P004: ANESTHETIC CONSIDERATIONS IN A PATIENT WITH LAMELLAR ICHTHYOSIS PRESENTING FOR LUMBAR SURGERY
Kalina Nedeff, MD; Matthew Maggio, MD; Kendall Regional Medical Center
Introduction/Background: Lamellar Ichthyosis (LI) is a rare, inherited disorder of hyperkeratinization. Features of LI pose several anesthetic challenges, of which few reports of anesthetic management have been found.
26 year-old male presented for L5-S1 transforaminal lumbar interbody fusion. On examination, he had rough, scaling skin, outward turning eyelids and clubbed fingers. He was of normal stature, with reassuring airway exam -- thin neck, thyromental distance and mouth opening greater than three-fingerbreadths, good dentition and mallampati 2.

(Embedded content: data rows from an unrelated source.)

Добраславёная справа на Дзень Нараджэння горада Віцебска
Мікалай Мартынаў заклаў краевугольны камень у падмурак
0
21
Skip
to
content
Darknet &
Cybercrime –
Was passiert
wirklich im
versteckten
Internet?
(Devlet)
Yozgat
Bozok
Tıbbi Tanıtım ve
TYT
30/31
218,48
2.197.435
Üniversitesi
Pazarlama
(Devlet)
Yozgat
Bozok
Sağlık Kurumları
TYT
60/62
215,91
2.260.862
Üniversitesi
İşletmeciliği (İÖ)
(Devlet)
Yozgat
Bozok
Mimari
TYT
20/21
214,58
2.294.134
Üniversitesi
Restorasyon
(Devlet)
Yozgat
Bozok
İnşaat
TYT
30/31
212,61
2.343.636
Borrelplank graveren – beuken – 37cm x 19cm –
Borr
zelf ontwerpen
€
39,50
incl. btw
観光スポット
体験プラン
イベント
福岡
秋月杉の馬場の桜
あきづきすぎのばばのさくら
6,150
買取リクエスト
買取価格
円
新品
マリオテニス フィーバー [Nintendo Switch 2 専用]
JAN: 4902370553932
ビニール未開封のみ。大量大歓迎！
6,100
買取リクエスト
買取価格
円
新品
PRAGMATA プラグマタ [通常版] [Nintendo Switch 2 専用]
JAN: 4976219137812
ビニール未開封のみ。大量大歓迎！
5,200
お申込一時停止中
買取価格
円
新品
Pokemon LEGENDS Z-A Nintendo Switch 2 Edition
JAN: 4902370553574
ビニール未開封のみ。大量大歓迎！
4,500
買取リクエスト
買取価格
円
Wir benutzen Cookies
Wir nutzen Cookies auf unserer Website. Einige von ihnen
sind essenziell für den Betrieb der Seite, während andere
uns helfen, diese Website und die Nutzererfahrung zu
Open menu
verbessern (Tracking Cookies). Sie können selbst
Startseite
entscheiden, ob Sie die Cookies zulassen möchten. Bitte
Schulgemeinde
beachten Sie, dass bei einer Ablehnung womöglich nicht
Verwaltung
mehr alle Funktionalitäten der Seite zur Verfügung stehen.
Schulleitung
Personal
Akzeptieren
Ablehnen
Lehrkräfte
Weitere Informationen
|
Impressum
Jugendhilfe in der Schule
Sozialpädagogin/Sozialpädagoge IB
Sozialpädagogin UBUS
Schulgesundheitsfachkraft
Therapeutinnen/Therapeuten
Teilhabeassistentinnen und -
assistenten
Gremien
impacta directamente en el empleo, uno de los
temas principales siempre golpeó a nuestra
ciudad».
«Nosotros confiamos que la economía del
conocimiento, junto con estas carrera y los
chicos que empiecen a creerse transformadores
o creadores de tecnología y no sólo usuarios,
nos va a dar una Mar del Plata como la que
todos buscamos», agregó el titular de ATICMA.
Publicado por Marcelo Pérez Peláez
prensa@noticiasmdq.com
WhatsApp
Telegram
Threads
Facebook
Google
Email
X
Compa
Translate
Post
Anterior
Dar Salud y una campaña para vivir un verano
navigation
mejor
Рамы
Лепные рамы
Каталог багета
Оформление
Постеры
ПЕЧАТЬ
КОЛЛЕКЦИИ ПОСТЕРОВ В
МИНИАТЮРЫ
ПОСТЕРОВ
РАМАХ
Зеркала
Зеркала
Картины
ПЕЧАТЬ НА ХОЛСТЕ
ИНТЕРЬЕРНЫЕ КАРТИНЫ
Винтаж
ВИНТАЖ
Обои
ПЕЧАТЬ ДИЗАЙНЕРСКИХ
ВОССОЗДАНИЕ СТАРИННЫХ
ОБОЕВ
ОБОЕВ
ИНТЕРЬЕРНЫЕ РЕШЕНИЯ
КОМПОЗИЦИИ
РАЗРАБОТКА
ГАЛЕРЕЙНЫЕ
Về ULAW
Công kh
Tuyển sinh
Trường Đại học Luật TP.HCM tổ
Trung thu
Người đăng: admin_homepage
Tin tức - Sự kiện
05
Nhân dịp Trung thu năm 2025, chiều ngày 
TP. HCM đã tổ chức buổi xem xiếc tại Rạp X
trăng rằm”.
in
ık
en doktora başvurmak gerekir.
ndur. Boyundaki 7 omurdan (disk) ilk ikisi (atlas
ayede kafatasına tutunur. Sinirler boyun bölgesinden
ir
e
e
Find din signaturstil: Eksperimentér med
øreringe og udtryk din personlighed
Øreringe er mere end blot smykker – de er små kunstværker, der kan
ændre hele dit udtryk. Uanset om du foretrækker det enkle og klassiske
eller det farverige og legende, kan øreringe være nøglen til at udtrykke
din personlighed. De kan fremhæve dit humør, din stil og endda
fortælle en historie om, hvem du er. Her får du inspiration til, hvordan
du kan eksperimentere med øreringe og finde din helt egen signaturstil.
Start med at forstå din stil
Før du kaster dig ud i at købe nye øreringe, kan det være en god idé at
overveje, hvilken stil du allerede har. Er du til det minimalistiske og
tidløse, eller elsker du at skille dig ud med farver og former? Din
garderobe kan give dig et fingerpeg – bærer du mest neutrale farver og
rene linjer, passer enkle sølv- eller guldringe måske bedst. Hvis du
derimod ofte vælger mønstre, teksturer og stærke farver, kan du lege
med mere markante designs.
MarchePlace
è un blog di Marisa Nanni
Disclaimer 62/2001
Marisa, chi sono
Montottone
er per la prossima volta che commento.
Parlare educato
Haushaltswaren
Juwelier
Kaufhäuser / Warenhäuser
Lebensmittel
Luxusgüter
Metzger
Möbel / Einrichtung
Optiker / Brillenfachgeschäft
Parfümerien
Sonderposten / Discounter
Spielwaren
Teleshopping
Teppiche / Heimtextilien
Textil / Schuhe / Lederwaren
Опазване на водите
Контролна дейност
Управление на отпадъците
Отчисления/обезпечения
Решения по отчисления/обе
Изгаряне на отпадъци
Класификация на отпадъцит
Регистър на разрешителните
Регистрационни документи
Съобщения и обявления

Methods: Patient’s hyperkeratinized skin was difficult to secure to. Intravenous access was easily obtained but required tegaderm with circumferential gauze wrapping to secure 2 large bore IVs in place. Pulse oximeter and ekg electrodes were kept in place with circumferential taping and tegaderm, respectively. Anesthesia was induced with midazolam 5mg, fentanyl 100mcg, propofol 300mg and rocuronium 30mg. Direct laryngoscopy with a grade I Cormack-Lehane view was obtained, and endotracheal intubation successful, with tube being secured by circumferential wrapping around patient’s head with silk tape. Patient’s bilateral ectropion on top of prone positioning provided unique challenges as to prevention of corneal injuries. Lacrilube ointment was applied bilaterally, followed by tegaderm and goggles, which were also wrapped circumferentially around the patient’s head, as was his bis monitor. Total intravenous anesthetic, with propofol and sufentanil drips, was used for maintenance of general anesthesia, to allow for neuromonitoring. Patient was positioned prone, neuromonitors applied and secured with tegaderm and upper, as well as lower, bair huggers applied, as well as a fluid warmer, with temperature monitored via esophageal temperature probe.
Results: Constant communication with neuromonitoring personnel was integral as the patient had high anesthetic requirements. Surgery was successful with airway and monitors remaining in place and IVs patent throughout. Patient’s temperature was on the cooler side however within normal limits.
Discussion/Conclusion: Lamellar Ichthyosis (LI) is an autosomal recessively inherited disorder of hyperkeratinization with an incidence of 1 in 300,000. Patient’s experience generalized scales, which can make adhesiveness difficult. The tight nature of the skin can cause ectropion, as well as temperature regulation issues due to blockage of the sweat ducts, and vitamin D deficiency. Other manifestations of the disease include nail dystrophy, and palmoplantar keratoderma. The mainstay treatment of LI is emollients, with no known cure. Life expectancy is normal, although growth may be impaired. Extensive discussion and planning with the surgical team and operating room personnel was critical to providing safe anesthetic for the patient.